NHL fans around the world are getting more and more familiar with NHL player hockey cards that mix interesting stats. See the following example made by Andy & Rono.
As Andy & Rono are stating on the card in the bottom right corner, making such cards is possible thanks to data provided by multiple sources. When checking cards like the one above and practicing data analysis with different data sets I always asked myself:
Which stat is the most impactful on the game? And which one is complicated to interpret?

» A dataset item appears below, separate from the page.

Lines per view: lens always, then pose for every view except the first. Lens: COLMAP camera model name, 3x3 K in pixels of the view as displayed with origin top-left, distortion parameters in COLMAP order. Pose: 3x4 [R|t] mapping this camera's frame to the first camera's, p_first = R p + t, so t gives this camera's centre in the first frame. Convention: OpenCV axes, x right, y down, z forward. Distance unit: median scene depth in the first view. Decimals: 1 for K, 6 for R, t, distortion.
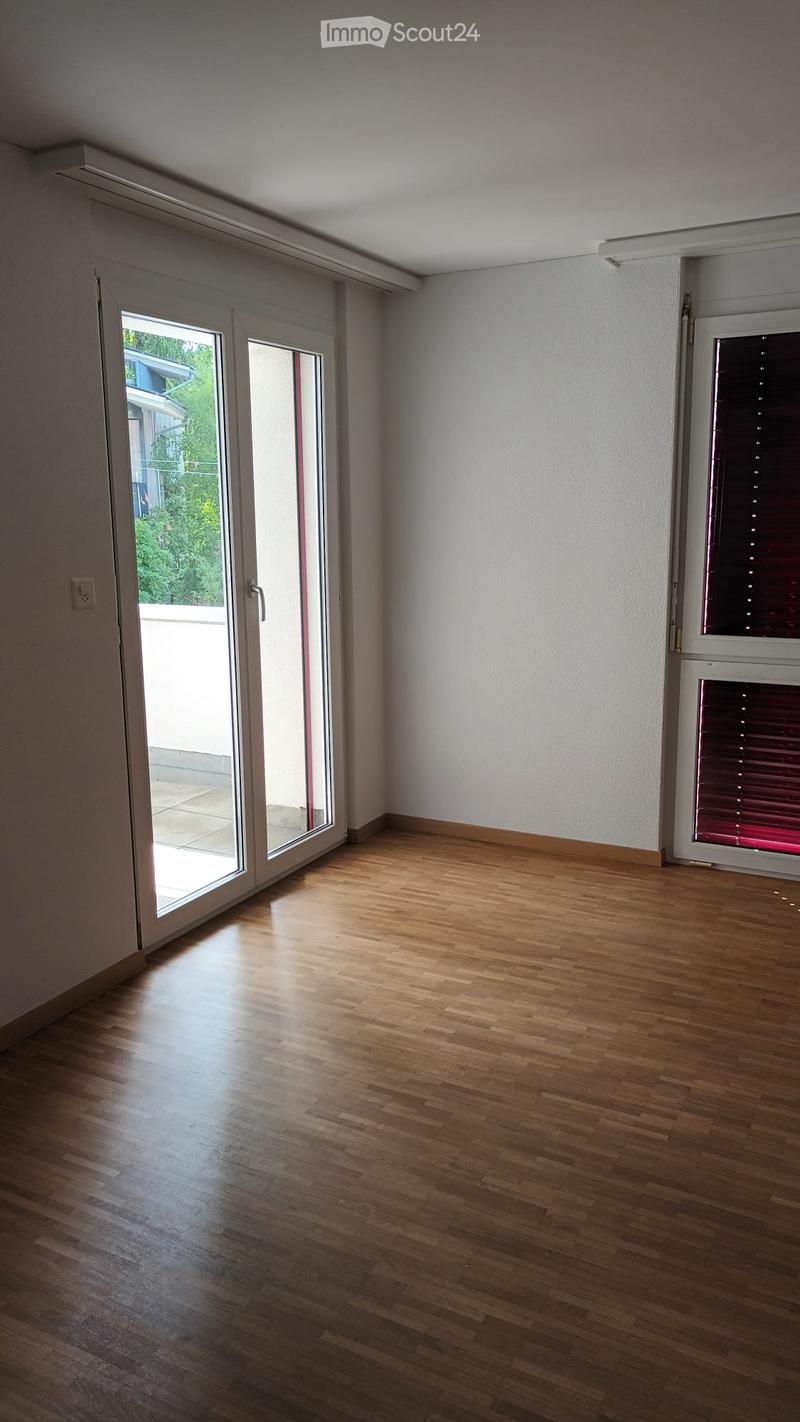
lens RADIAL K [[1063.7, 0, 400.4], [0, 1063.7, 713.4], [0, 0, 1]] dist [0.026969, -0.034333]
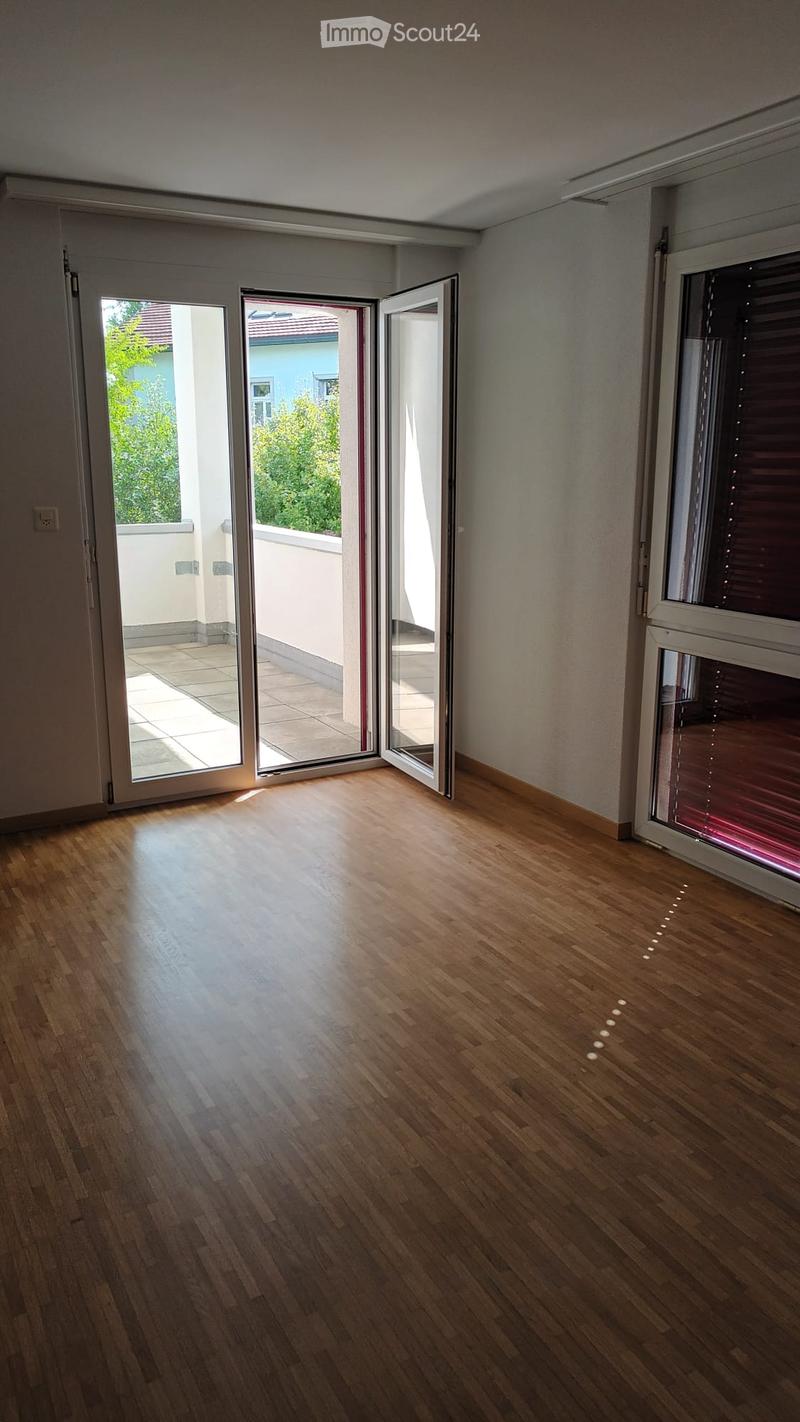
lens RADIAL K [[1063.7, 0, 439.8], [0, 1063.7, 731.1], [0, 0, 1]] dist [0.026969, -0.034333]
pose [[0.835223, 0.148747, -0.529412, 0.660052], [-0.117719, 0.988767, 0.092093, -0.025116], [0.537164, -0.014597, 0.843351, 0.112332]]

I decided to search that area a bit with the 2021/22 5v5 regular season NHL player data. For that I used two different data sets (fantastic Corey Sznajder´s transitional data and data from Natural Stat Trick) and I built a multiple regression model with a following logic:
I did not include any shot attempt data or offensive pass data to remove events that are directly connected to xG model build ups. After checking for correlations among independent variables and optimizing for variable selection these are two models I came up with, one for defenders and one for forwards.
The model for defenders:
The model for defenders consists of only three independent variables (with p value under 0.05). Team pts% (or team strength) overshadows everything else in terms of what creates xG impact of a defender. Also percentual success on zone exits has its own significance and share of denied entries against is the last variable used that remain significant. What more does this tell us?
a) Strength of a player´s team is paramount (highest t value) for his xG control compared to his transitional stats.

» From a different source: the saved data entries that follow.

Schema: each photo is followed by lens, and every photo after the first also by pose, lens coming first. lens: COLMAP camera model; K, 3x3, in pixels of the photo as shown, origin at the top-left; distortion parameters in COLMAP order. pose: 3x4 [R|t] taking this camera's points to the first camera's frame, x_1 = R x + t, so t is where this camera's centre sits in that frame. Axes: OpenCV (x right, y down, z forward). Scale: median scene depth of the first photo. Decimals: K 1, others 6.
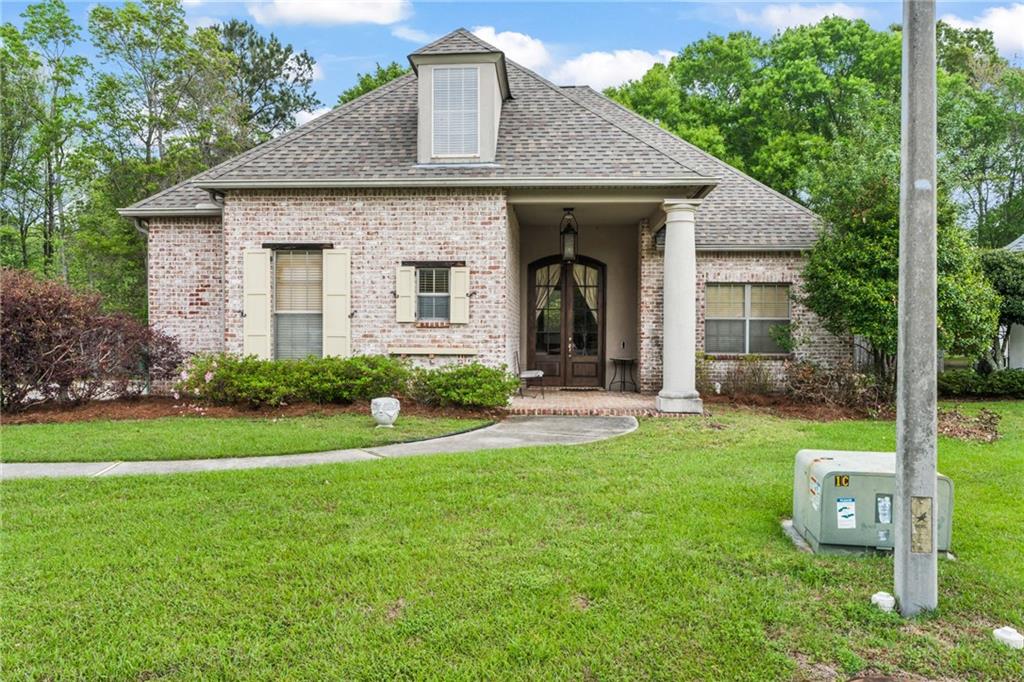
lens RADIAL K [[743.3, 0, 503.2], [0, 743.3, 345.3], [0, 0, 1]] dist [-0.000019, 0.002440]
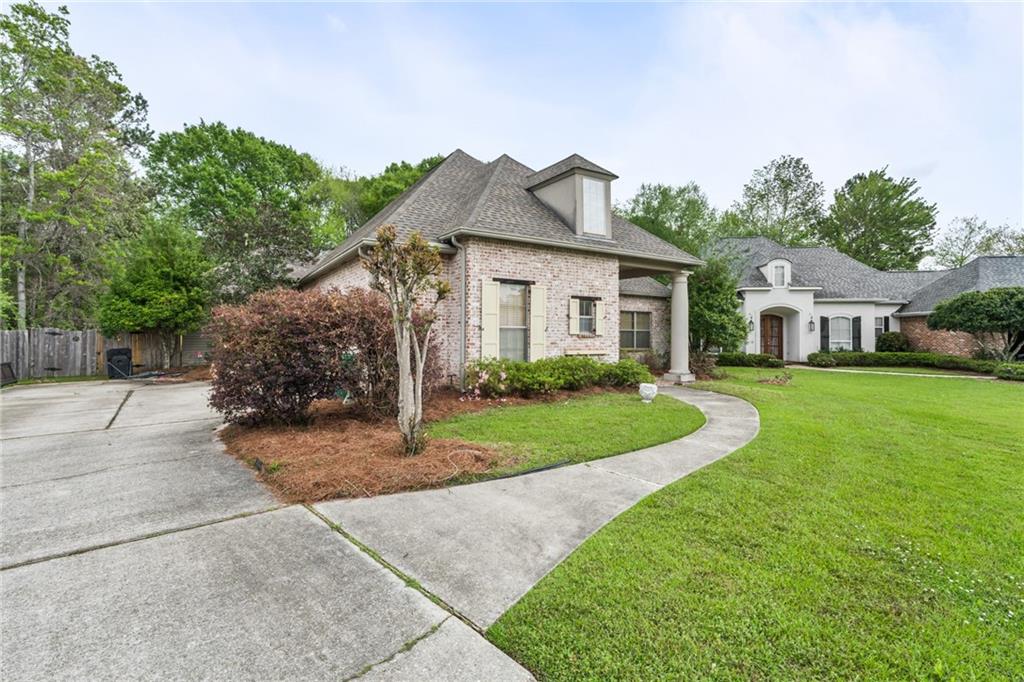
lens RADIAL K [[466.6, 0, 508.6], [0, 466.6, 335.2], [0, 0, 1]] dist [-0.005106, 0.000757]
pose [[0.817405, -0.000661, 0.576063, -0.808945], [0.006183, 0.999952, -0.007626, -0.022491], [-0.576030, 0.009795, 0.817370, 0.270381]]
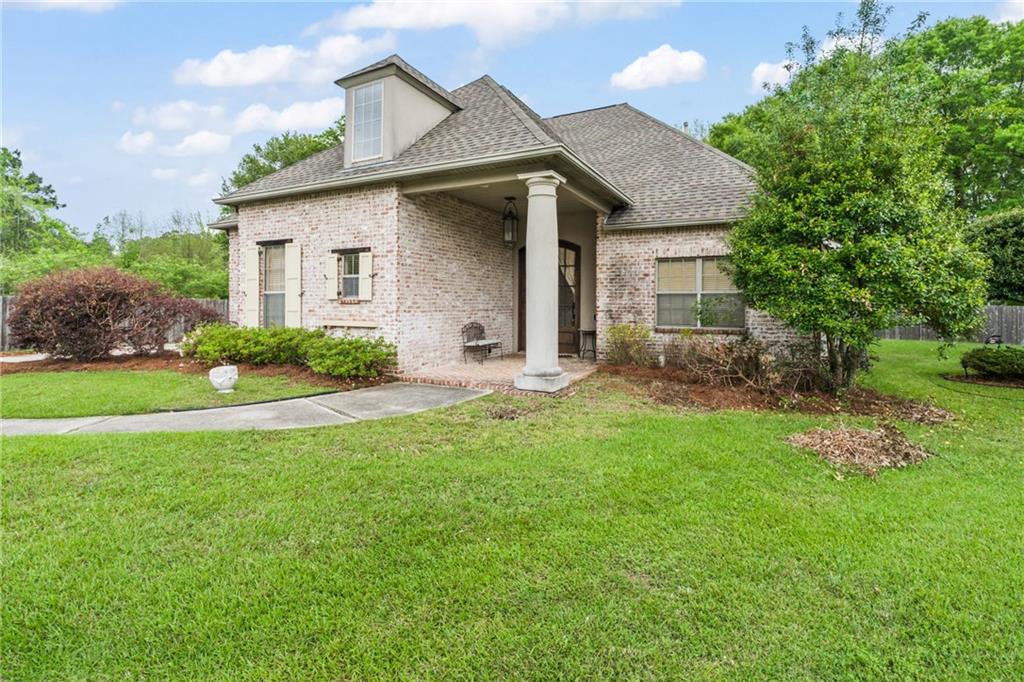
lens RADIAL K [[466.6, 0, 527.5], [0, 466.6, 303.7], [0, 0, 1]] dist [-0.005106, 0.000757]
pose [[0.922492, -0.002677, -0.386006, 0.455724], [-0.002403, 0.999917, -0.012677, -0.015374], [0.386008, 0.012622, 0.922409, 0.416363]]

b) Still it is a defensive blueline control (both moving the puck forward and denials of opponent´s entries) that impacts xG control for defenders.
c) Also quality (in form of percentages) is more significant than quantity (per 60 rates) when it comes to moving the puck across defensive zone blueline.

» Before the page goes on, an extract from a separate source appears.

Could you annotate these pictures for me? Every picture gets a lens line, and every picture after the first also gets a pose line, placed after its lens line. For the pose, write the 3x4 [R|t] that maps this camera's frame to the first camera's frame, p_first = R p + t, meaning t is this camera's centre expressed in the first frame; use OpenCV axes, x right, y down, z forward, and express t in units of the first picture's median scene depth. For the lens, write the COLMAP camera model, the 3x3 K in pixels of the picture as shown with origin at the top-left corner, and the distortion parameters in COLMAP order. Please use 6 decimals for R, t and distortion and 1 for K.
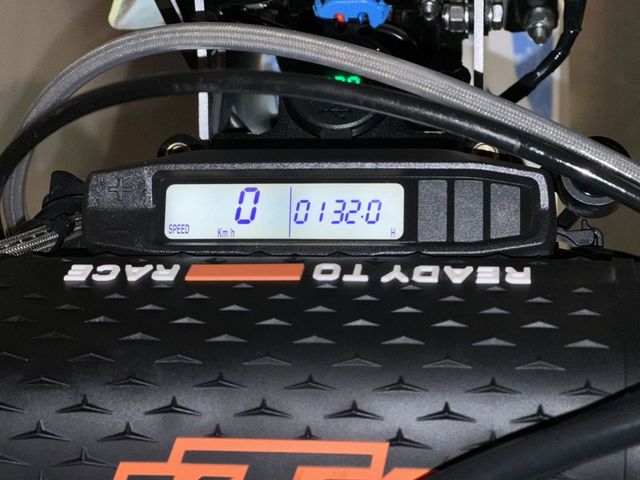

d) Lastly, zone entry stats (even though their success correlates positively to xGF%) nor offensive zone start percentage did not prove its significance in the model.
The model for forwards:
There are seven independent variables selected that prove to be significant (p value under 0.05) and that make the best performing model. Let´s summarize the findings in following statements:
a) Unsuprisingly and again, team strength (team pts%) is the most significant variable in the model.
b) Carries/60 are the leading transitional stat for forwards in terms of impact on xG control.
c) Contextual variable of a share of offensive zone starts is another significant variable.
d) Other four variables prove to be siginificant (p value under 0.05) in the model although with lesser impact. Among these four there are Successful exit percentage, Pressures/60, Recoveries/60 and Successful retrieval percentage.
Main takeaways are summarized here:
- Team strength impacts player´s xG control much more than any transitional stat recorded. It is very important to look at team strength adjusted or relative xG values when comparing players on different teams!
- Defenders impact their xG values by managing their own blueline in both direction. Also it is more about the quality of exits and denials than quantity.
- Forwards impact their xG values mostly by carries/60. For them, it is about quantity of their carry-in entries. Other transitional stats impact their xG control, mostly those recorded in the offensive zone.